Трудно ему было расставаться со мной, но и мне нелегко. Если бы я не был тутурком, я бы тоже заплакал, но что же сделаешь, нельзя мне. Я стоял возле него и лишь украдкой вытирал слезы.

Недели через две после моего самостоятельного выступления Семен Иванович уехал, берейтором теперь стал бывший рабочий дядя Алеша, хлопотливый мужчина с седеющей головой.

Как-то у нас заболел коверный клоун. В цирке без него сразу стало скучно. Пытался его заменить молодой акробат, но из этого ничего не вышло, директору пришлось вызывать другого.

Вскоре в цирке появился маленький, щуплый человек в просторной одежде. Когда он шел, все время держал голову вверх, словно хотел выпорхнуть из своей широкой одежды. Это у него выходило так забавно, что, глядя на него, все невольно улыбались, а я при виде его не мог удержаться от смеха. А щуплый человек, видя, что над ним смеются, зеленел и бросал на смеющегося уничтожающий взгляд. Этот человек и был новым коверным клоуном.

Однажды за кулисами ко мне подошла девочка:

- Мальчик, над папой можно смеяться, только когда он работает на манеже.

Я покраснел. Девочка, заметив это, сказала:

- Ну ничего, не смущайся, ты же не знал, что папа не любит, когда над ним смеются... Правда ведь? - настойчиво спрашивала она.

- Я больше не буду смеяться,

- Вот и хорошо, - обрадовалась девочка. - Как тебя звать?

- Ваняткой.

- А меня зовут Люсей. Давай посидим, - предложила она.

Мне не хотелось сидеть с девочкой - чего доброго, увидит меня Строганов рядом с ней, еще просмеет, - но, оглядевшись и не заметив никого из знакомых, присел. Только успел я сесть, Строганов тут как тут.

- А, друзья, уже успели познакомиться? - сказал он. - Это хорошо, дружите, нам вместе долго придется работать.

И мы с Люсей действительно с того дня стали друзьями. Я начал ходить к ним на квартиру, где меня всегда радушно встречал чудной Люсин отец. Он оказался очень хорошим, обязательно угощал меня чем-нибудь, расспрашивал о моей жизни и говорил:

- Ничего, ничего, все будет хорошо.

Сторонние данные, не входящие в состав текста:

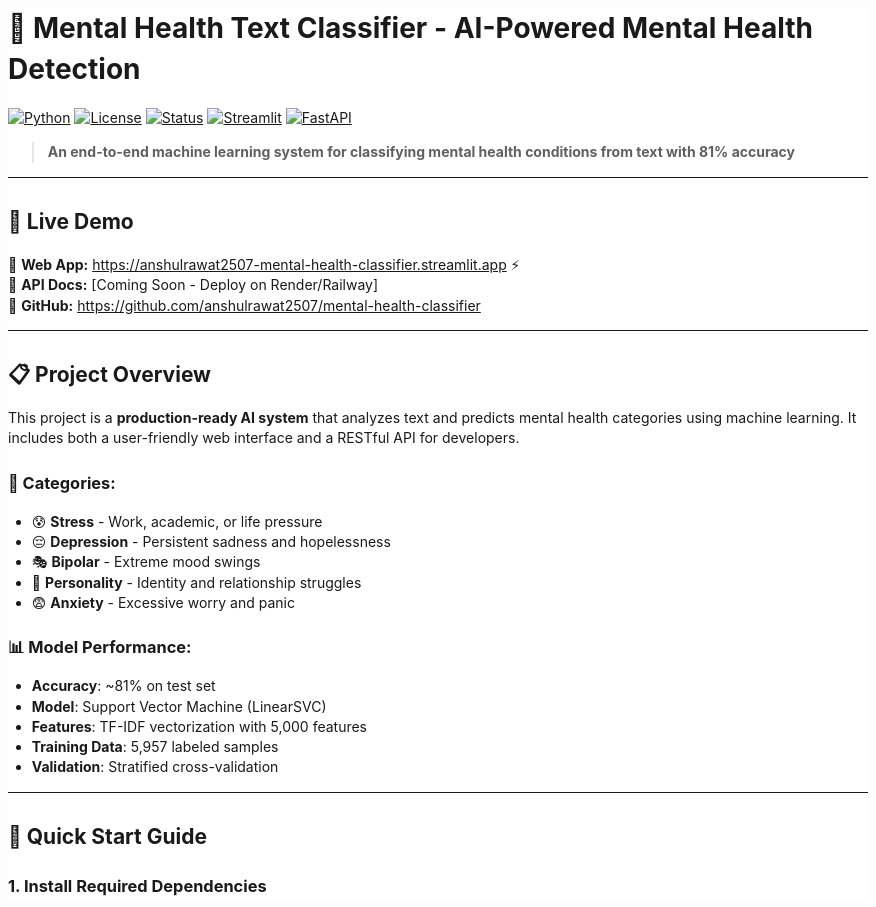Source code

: # 🧠 Mental Health Text Classifier - AI-Powered Mental Health Detection

[![Python](https://img.shields.io/badge/python-3.11-blue.svg)](https://www.python.org/)
[![License](https://img.shields.io/badge/license-MIT-green.svg)](LICENSE)
[![Status](https://img.shields.io/badge/status-active-success.svg)](https://github.com)
[![Streamlit](https://img.shields.io/badge/Streamlit-FF4B4B?logo=streamlit&logoColor=white)](https://streamlit.io)
[![FastAPI](https://img.shields.io/badge/FastAPI-009688?logo=fastapi&logoColor=white)](https://fastapi.tiangolo.com/)

> **An end-to-end machine learning system for classifying mental health conditions from text with 81% accuracy**

---

## 🌟 **Live Demo**

🔗 **Web App:** https://anshulrawat2507-mental-health-classifier.streamlit.app ⚡  
🔗 **API Docs:** [Coming Soon - Deploy on Render/Railway]  
🔗 **GitHub:** https://github.com/anshulrawat2507/mental-health-classifier

---

## 📋 **Project Overview**

This project is a **production-ready AI system** that analyzes text and predicts mental health categories using machine learning. It includes both a user-friendly web interface and a RESTful API for developers.

### **🎯 Categories:**
- 😰 **Stress** - Work, academic, or life pressure
- 😔 **Depression** - Persistent sadness and hopelessness
- 🎭 **Bipolar** - Extreme mood swings
- 🤔 **Personality** - Identity and relationship struggles
- 😨 **Anxiety** - Excessive worry and panic

### **📊 Model Performance:**
- **Accuracy**: ~81% on test set
- **Model**: Support Vector Machine (LinearSVC)
- **Features**: TF-IDF vectorization with 5,000 features
- **Training Data**: 5,957 labeled samples
- **Validation**: Stratified cross-validation

---

## 🚀 **Quick Start Guide**

### **1. Install Required Dependencies**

Вырастешь, станешь замечательным артистом.

Люсина мать, худая, как астраханская селедка, мне не прнравилась. Когда бы я ни появился у них, она всегда ворчала.

- Ты, Ванятка, не обращай на нее внимания, - говорила Люся.

Правда, потом я уж привык и действительно не стал обращать на нее внимания, только мне было жаль Люсю, когда мать своей руганью доводила ее до слез. Я старался тогда скорее уйти от них. Люся не задерживала меня. Подавая с вешалки мне кепку, она говорила:

- Эх, мачеха!

Жизнь Люси мне казалась похожей на страшную сказку, услышанную мною еще в деревне от бабушки.

Злая мачеха, стараясь сжить со свету маленькую неродную дочку, по ночам превращалась в паука и пила из падчерицы кровь. Но девочка очень любила жизнь, и за эту любовь каждое утро жизнь вливала в ее жилы свежую кровь, отчего девочка становилась сильнее и краше.

Дома Люся походила на чахлый росток из темного, холодного подполья, а в цирке, когда с отцом выходила на арену, она сразу будто распускалась цветком.

Петр Петрович Кравцов, отец Люси, работал и музыкальным клоуном. Когда над ареной зажигались огни, шталмейстер первым называл его фамилию. Петр Петрович выходил в широком, как у буффонадных клоунов, костюме, садился за маленькое пианино, стоявшее посередине манежа, нажимал на клавиши, и пианино начинало петь приятным девичьим голосом. Потом из инструмента выскакивала белокурая девочка в розовом платьице и вместе с клоуном начинала играть на разных инструментах. Они играли на всем: и на бутылках, и на горшках, даже на поленьях.

После этого номера Петр Петрович являлся уже на манеж как коверный клоун.

У Кравцовых я тоже научился играть на маленькой восьмиугольной гармошке - концертино. Строганов, заметив мои способности к музыке, приобрел такой инструмент, и я стал с ним выступать на арене во время пляски медвежат. Впоследствии это концертино было моим кормильцем, под него вместо медвежат плясала беспризорная детвора.

Однажды Строганов попросил Кравцова понаблюдать за моей работой на арене. Кравцов, простояв до последнего моего поклона, вышел за кулисы и сказал:

- Мое мнение такое: номер хороший, но он еще мальчик, а работает с таким серьезным номером. Мне кажется, публика его принимает не за артиста, а за попугая.